Leyla wchodzi do domu Nadira. Staje przed mężczyzną i pyta niepewnie: „Jak poszło?”. „Było pięknie” – odpowiada Sahika, niosąc dwa kieliszki z szampanem. Jeden z nich podaje Leyli. „Obiecałem Yildiz, że jej pomogę” – oznajmia Nadir, trzymając w ręku szklankę z whisky. – „Ale myśl o jej rozwodzie sprawiła, że zmieniłem zdanie”. „Za nowy początek” – mówi Sahika i cała trójka stuka się szkłem. Akcja przeskakuje do następnego dnia. Yildiz spotyka się z Ender w kawiarni.
„Nie wiem, co zrobiła, ale zadzwoniła do Halita i powiedziała mu, że stoi przed domem Nadira” – opowiada Yildiz, nadal zdenerwowana po wczorajszych wydarzeniach. „Może zrozumiała jakoś, że to twój plan” – sugeruje żona Kayi. „Nie wierzę w to. Nadir zadzwonił do niej i zaprosił do siebie. Jak mgła pomyśleć, że to ja za tym stoję?”. „Jak bardzo ufamy Nadirowi?”. „Dlaczego Nadir miałby to zrobić? To bzdura”. „Nie wiem.
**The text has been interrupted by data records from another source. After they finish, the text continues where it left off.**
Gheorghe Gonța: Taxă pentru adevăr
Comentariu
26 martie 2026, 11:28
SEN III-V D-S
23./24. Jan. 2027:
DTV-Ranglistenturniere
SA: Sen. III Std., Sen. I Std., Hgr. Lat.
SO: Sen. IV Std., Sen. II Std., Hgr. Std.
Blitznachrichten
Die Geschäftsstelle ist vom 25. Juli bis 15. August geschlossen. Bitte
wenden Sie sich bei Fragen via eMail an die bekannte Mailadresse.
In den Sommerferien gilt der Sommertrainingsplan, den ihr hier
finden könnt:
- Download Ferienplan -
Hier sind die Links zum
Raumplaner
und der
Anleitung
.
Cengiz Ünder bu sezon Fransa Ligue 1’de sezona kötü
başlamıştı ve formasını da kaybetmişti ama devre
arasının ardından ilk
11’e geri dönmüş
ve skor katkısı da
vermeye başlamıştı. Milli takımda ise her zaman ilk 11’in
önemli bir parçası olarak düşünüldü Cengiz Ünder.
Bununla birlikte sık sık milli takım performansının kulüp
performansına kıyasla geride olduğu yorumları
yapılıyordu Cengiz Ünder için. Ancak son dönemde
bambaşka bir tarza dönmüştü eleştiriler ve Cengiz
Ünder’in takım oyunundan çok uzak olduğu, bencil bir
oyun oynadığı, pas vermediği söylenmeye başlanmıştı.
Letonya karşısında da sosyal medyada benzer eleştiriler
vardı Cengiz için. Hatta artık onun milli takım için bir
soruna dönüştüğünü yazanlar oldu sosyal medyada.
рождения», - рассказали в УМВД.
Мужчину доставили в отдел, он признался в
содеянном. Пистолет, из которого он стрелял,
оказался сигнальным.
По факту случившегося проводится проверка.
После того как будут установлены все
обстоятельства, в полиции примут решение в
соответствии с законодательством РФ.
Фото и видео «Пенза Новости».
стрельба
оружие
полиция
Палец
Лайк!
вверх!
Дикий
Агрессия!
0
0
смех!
Może to nie on, ale pewności nie mamy. Musimy brać pod uwagę różne scenariusze”. „Możesz porozmawiać z Nadirem?”. „Mogę go zapytać, ale myślę, że niewiele nam to pomoże”.
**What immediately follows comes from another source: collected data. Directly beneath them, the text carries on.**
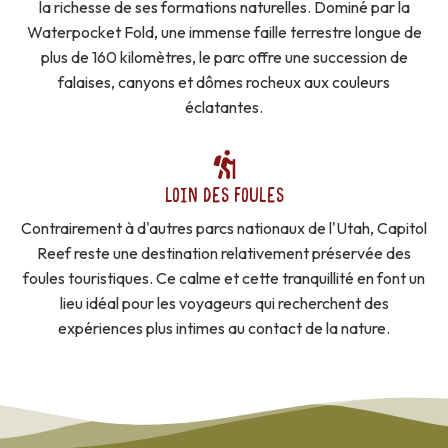
la richesse de ses formations naturelles. Dominé par la
Waterpocket Fold, une immense faille terrestre longue de
plus de 160 kilomètres, le parc offre une succession de
falaises, canyons et dômes rocheux aux couleurs
éclatantes.
LOIN DES FOULES
Contrairement à d'autres parcs nationaux de l'Utah, Capitol
Reef reste une destination relativement préservée des
foules touristiques. Ce calme et cette tranquillité en font un
lieu idéal pour les voyageurs qui recherchent des
expériences plus intimes au contact de la nature.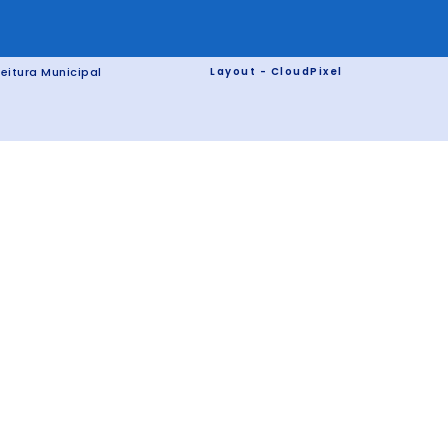
eitura Municipal
Layout - CloudPixel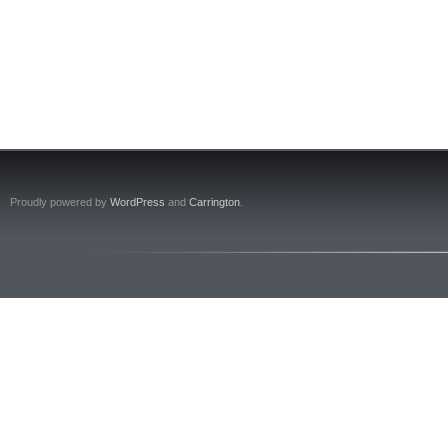
Proudly powered by
WordPress
and
Carrington
.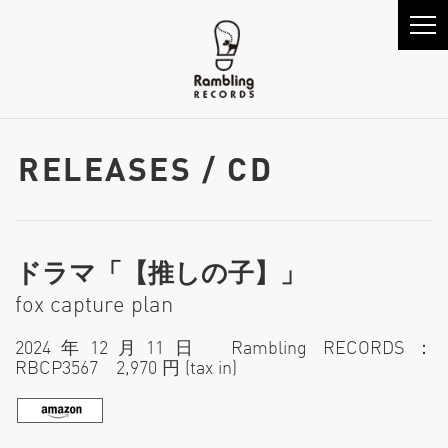
RELEASES / CD
ドラマ「【推しの子】」
fox capture plan
2024年12月11日 Rambling RECORDS：
RBCP3567 2,970 円 (tax in)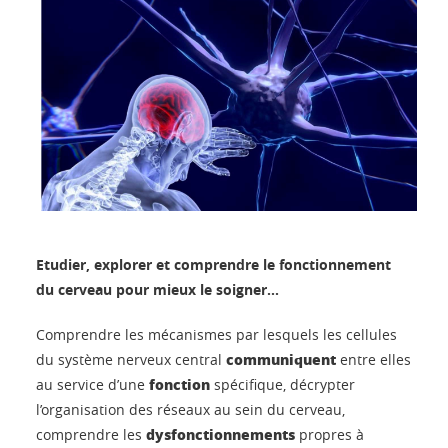
Etudier, explorer et comprendre le fonctionnement
du cerveau pour mieux le soigner...
Comprendre les mécanismes par lesquels les cellules
communiquent
du système nerveux central
entre elles
fonction
au service d’une
spécifique, décrypter
l’organisation des réseaux au sein du cerveau,
dysfonctionnements
comprendre les
propres à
„W porządku, zadzwoń do niego” – mówi Yildiz. – „Jaki jest nasz następny ruch?”. „Nie ma następnego ruchu. Wszystko, co do tej pory zrobiłaś, tylko bardziej nas niszczy”. „Ale nie mogę spokojnie czekać”. „Musisz. Jeśli będziesz miała obsesję na punkcie tej dziewczyny, Halit to zrozumie”. „Jeśli nie mogę jej się pozbyć, sama pójdę do firmy”. „Co będziesz tam robić?”. „Pracować”. „W naszej firmie?”. „Tak. W czym problem? Myślisz, że nie jestem wystarczająco dobra?”. „Naprawdę nie mogę uwierzyć. Stałaś się ślepa. Dobrze, przypuśćmy, że znajdziesz jakąś pracę w firmie. Myślisz, że Halit będzie chciał, żebyś ciągle przy nim była?”.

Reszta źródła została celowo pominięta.